EXERCISE OBJECTIVE :: How many lines within the records include the word "right"? Only that number should be given.

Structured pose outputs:

☆ ☆ ☆

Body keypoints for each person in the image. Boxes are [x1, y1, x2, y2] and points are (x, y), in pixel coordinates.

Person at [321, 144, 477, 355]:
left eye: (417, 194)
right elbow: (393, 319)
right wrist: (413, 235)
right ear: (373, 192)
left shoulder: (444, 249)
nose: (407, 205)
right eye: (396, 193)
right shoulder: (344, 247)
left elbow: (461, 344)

☆ ☆ ☆

SOLUTION FOR THIS TASK :: 5